掲載文:
【建設業許可】法人成りと同時に許可は取得できる?取得に必要な要件も徹底解説!
【建設業許可】法人成りと同時に許可は取得できる?取得に必要な要件も徹底解説!

現在、個人事業主として建設業を営んでいらっしゃる皆様、事業のさらなる拡大を見据え、「法人成り」を検討されていることと思います。法人化は、社会的信用力の獲得、金融機関からの融資の受けやすさ、税制上のメリットなど、多くの点で事業に好影響をもたらします。
そして、この法人成りという大きなターニングポイントと同時に、建設業許可の取得を目指すのは、事業を次のステージへ引き上げるための最適な戦略です。許可を取得すれば、請負金額500万円以上の工事も受注可能となり、事業成長の機会が格段に広がります。
「法人設立と同時に、建設業許可もスムーズに取得できるのだろうか?」
結論から申し上げますと、個人事業主時代の経験を適切に活用すれば、法人設立直後に建設業許可を取得することは十分可能です。

やること A:
建設業許可の文章のうち、「現在、個人事業主として建設業」から「長の機会が格段に広がります。」までの部分を、手を加えずに返してください。
やること B:
建設業許可の文章に照らして、次の(i)〜(iii)がそれぞれ合っているかを「はい」か「いいえ」で答え、決め手となる本文の語句をそのまま引用してください。(i) 許可を取得すれば、請負金額500万円以上の工事も受注できるようになる。(ii) 法人設立直後に建設業許可を取得することはできない。(iii) 法人化には税制上のメリットがあるとされている。
やること C:
建設業許可の文章を、最後の文に続けて書き進めてください。
次のデータは建設業許可の文章とは関係がない。

提供データ:

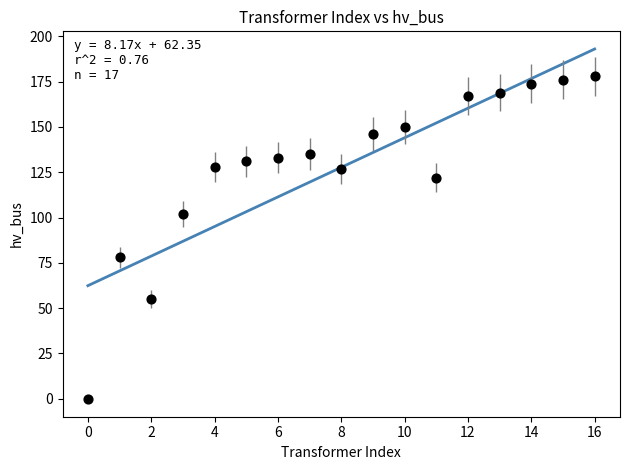

What is the range of Y values (max minus min)?

178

記述回答 A:
現在、個人事業主として建設業を営んでいらっしゃる皆様、事業のさらなる拡大を見据え、「法人成り」を検討されていることと思います。法人化は、社会的信用力の獲得、金融機関からの融資の受けやすさ、税制上のメリットなど、多くの点で事業に好影響をもたらします。
そして、この法人成りという大きなターニングポイントと同時に、建設業許可の取得を目指すのは、事業を次のステージへ引き上げるための最適な戦略です。許可を取得すれば、請負金額500万円以上の工事も受注可能となり、事業成長の機会が格段に広がります。

記述回答 B:
(i) はい。「許可を取得すれば、請負金額500万円以上の工事も受注可能となり」
(ii) いいえ。「法人設立直後に建設業許可を取得することは十分可能です」
(iii) はい。「税制上のメリットなど」

記述回答 C:
この記事では、個人事業主から法人成りする事業者が建設業許可をスムーズに取得するためにクリアすべき必須要件と、個人時代の経験を法人に引き継ぐ方法について、専門家が徹底的に解説します。ご参考にしていただけると幸いです。
目次
090-9451-9906(担当:茂木)
1|建設業許可の6大要件:法人成りで注目すべきポイント

建設業許可を取得するためには、大きく分けて6つの要件をすべてクリアする必要があります。法人成りという組織変更のタイミングで、これらを一気に整備することが成功の鍵です。
建設業許可 6大要件
- 経営業務の管理責任者(経管)の配置
- 営業所技術者(旧専任技術者)の配置
- 誠実性
- 財産的基礎(資金力)
- 欠格要件に該当しないこと
- 適切な社会保険に加入していること
これらの要件の中でも、特に法人成り直後の事業者が証明に手間取るのが「経管」と「営業所技術者」です。
初めて建設業許可を取得する場合は、一般建設業であることがほとんどだと思いますので、今回は一般建設業で解説します。
関連記事:特定建設業許可と一般建設業許可の違いを解説!最適な許可はどっち?
2|必須要件①:経営業務の管理責任者(経管)の要件

経管は、建設業の経営面を適切に遂行できるだけの経験と能力を持つ人物を指します。後述する営業所技術者とこの経管は、人に関する要件(人的要件)と呼ばれ、経験があることの証明も必要になります。6つの要件の中で、この人的要件が最も難関と言えるでしょう。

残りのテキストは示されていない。